Sécurité alimentaire et insécurité capitaliste

Le 21 octobre 2000, la société Carrefour retirait la viande de boeuf des étals d'une quarantaine de ses magasins. Cette décision suivait l'annonce que de la viande provenant d'un troupeau dont l'un des animaux était atteint de l'encéphalopathie spongiforme bovine (ESB) avait été commercialisée. Un mois plus tard, fin novembre 2000, la consommation directe de boeuf avait chuté de 30 à 50 %. Depuis, les pouvoirs publics s'interrogent sur la façon de rendre confiance aux consommateurs afin de faire remonter les ventes, ce qui est différent du souci d'assurer la sécurité alimentaire.

Depuis la première crise de mévente de la viande de bovins en 1996, la politique des gouvernements comme des autorités de la Communauté européenne n'a pas brillé par la volonté de prendre les mesures indispensables pour supprimer les risques sanitaires.

Aujourd'hui, dans l'urgence, le gouvernement tente de rétablir la confiance des consommateurs, surtout pour enrayer l'effondrement des ventes. C'est d'autant plus difficile qu'après les silences, voire les mensonges officiels, les consommateurs craignent à juste titre que leur santé soit d'une façon ou d'une autre menacée alors que les scientifiques sont démunis quant aux moyens d'enrayer les conséquences de la transmission de la maladie aux êtres humains et impuissants à la guérir.

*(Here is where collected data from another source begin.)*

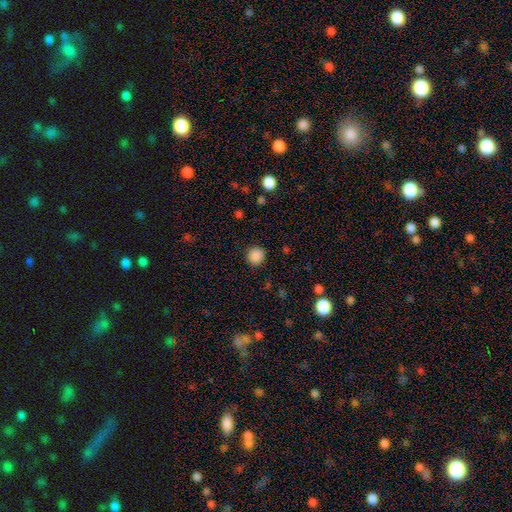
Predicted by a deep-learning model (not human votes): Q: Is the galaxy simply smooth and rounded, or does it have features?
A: smooth — 88%.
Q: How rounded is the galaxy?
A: round — 90%.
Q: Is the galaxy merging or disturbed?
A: none — 90%.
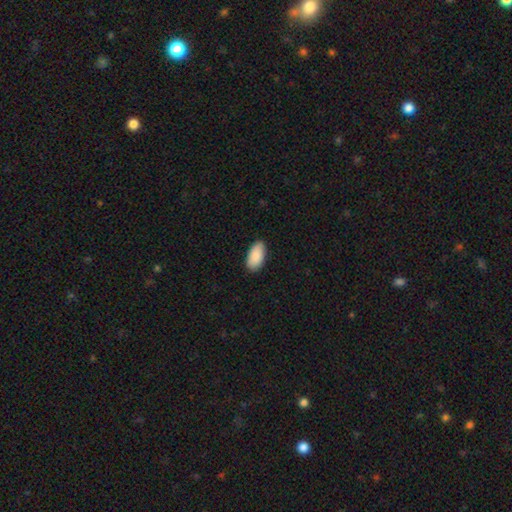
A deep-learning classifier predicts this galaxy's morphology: Q: Smooth or featured?
A: smooth (90%); runner-up: star or artifact (6%)
Q: How rounded?
A: in between (95%); runner-up: cigar-shaped (3%)
Q: Merging?
A: none (87%); runner-up: minor disturbance (10%)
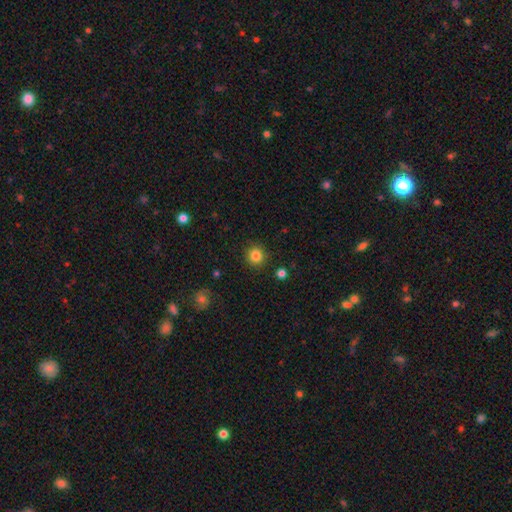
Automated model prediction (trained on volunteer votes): smooth_or_featured: smooth (p=0.84) [alt: star or artifact p=0.11]
how_rounded: round (p=0.92) [alt: in between p=0.07]
merging: none (p=0.90) [alt: minor disturbance p=0.06]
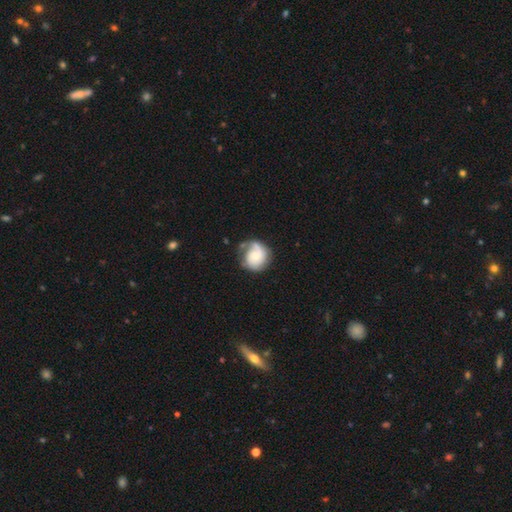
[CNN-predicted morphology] This appears to be a featured or disk galaxy (59%) with no bar (68%), 1 (43%) tight (41%) spiral arms (87%) and a small central bulge (47%). Merging: none (52%).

Depuis des années, très récemment et sûrement encore actuellement et dans l'avenir proche, des animaux infectés sont passés dans la chaîne alimentaire ou y passeront, sans qu'on le sache. Les probabilités pour chaque consommateur d'être atteint par l'agent de l'encéphalopathie spongiforme bovine (ESB) ne semblent pas importantes, mais elles sont réelles. En Grande-Bretagne, depuis le début de la crise, les experts ont recensé plus de 180 000 cas d'ESB prouvés mais ils estiment qu'entre 500 000 et un million d'animaux malades sont passés dans la chaîne alimentaire. La Grande-Bretagne compte 85 des 89 cas humains de la maladie détectés en Europe. Les experts les plus optimistes estiment que le nombre de personnes contaminées en Grande-Bretagne pourrait se situer entre 100 et 6 000 cas, la révélation de la maladie pouvant s'étaler sur des dizaines d'années. Les estimations les plus pessimistes évoquent 136 000 cas possibles. En France, jusqu'en décembre 2000, trois cas ont été recensés. Il y a déjà eu deux décès et, malheureusement, un troisième ne saurait tarder.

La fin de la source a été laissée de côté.